Did I stumble into 1975?
posted by Ray Walston, Luck Dragon at 4:01 PM on May 16, 2016 [2 favorites]


I think athletes should be allowed all the performance-enhancing drugs they want but before every event they are all injected with a massive dose of performance-diminishing drugs to even it out.
posted by um at 6:27 PM on May 16, 2016 [1 favorite]


But why not just let everyone take them?

Because that position is functionally indistinguishable from "let's kill young people for entertainment."
posted by mhoye at 7:18 PM on May 16, 2016 [6 favorites]


Then you lose out on the hidden underside of the olympic program. An athletic breeding program through the forced short term cohabitation extremely healthy young fit people who are having the time of their lives.

Are many children conceived and/or long-term couples formed in these circumstances?
posted by acb at 2:14 AM on May 17, 2016


I had the same question. I think it assumes a high level of ignorance among the athletes to suppose that a lot of pregnancies result from all that sex. My assumption is that people who are so into their bodies would be very aware of the possible consequences.
posted by Kirth Gerson at 3:28 AM on May 17, 2016


Because that position is functionally indistinguishable from "let's kill young people for entertainment."

Which is completely consistent with the American fetish for high school football.
posted by delfin at 5:35 AM on May 17, 2016 [1 favorite]

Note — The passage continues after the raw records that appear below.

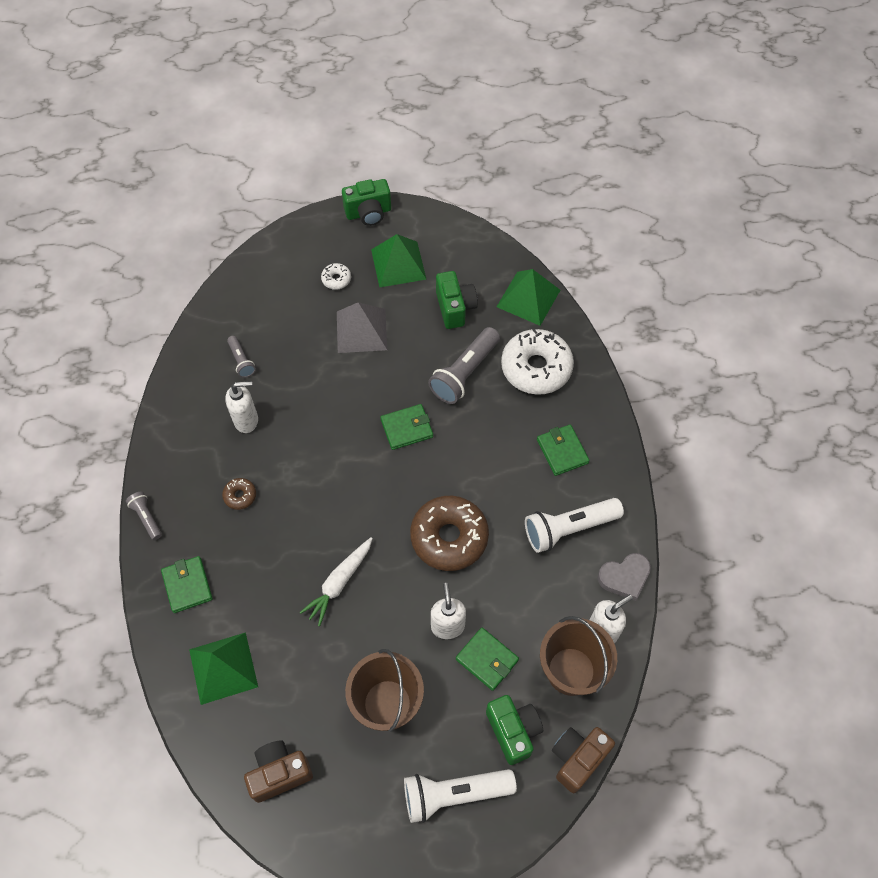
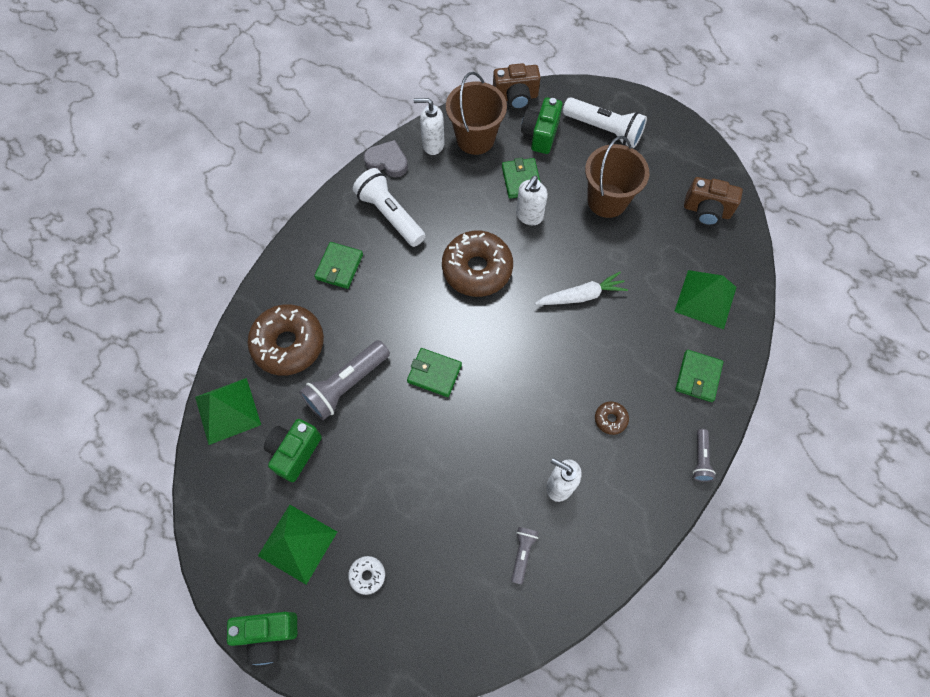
camera: 140 degrees left, 5 degrees up
grey pyramid [337,302,387,353] -> none
green camera [342,179,391,226] -> green camera turned 150 degrees clockwise [227,612,297,665]
grey flashlight [428,327,500,404] -> grey flashlight turned 150 degrees clockwise [299,340,390,420]
white donut [501,329,574,395] -> brown donut [247,304,324,376]
white flashlight [525,498,624,553] -> white flashlight turned 150 degrees counterclockwise [353,168,426,247]

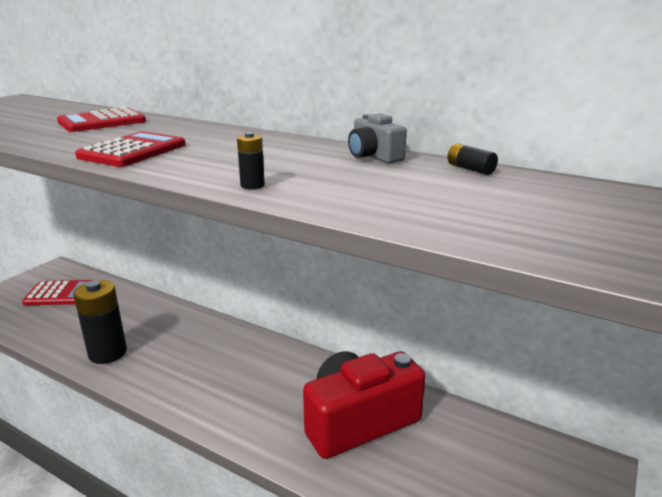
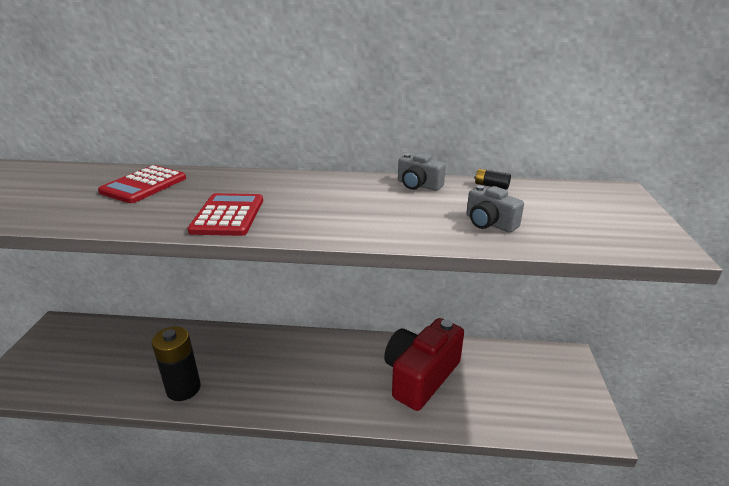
camera: 25 degrees left, 5 degrees up
red calculator [22,280,93,305] -> none
black battery [237,132,265,189] -> none
none -> grey camera [466,185,524,233]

It's insane that plans are still moving forward for the Brazil Olympics. They obviously need to be cancelled. But the doping thing does raise complicated issues in my mind. While the links above clearly point to clear cut cheating, in our current world where most people take multiple medications every day, some of which have performance-enhancing qualities for every day life (albuterol, ritalin), not to mention in the age of CRISPR, I don't think we can draw any kind of clear line between "natural" and "enhanced" performance.
posted by latkes at 7:32 AM on May 17, 2016 [1 favorite]


Are many children conceived and/or long-term couples formed in these circumstances?

There are hundreds of thousands of condoms distributed to the athletes every Olympics, so probably not.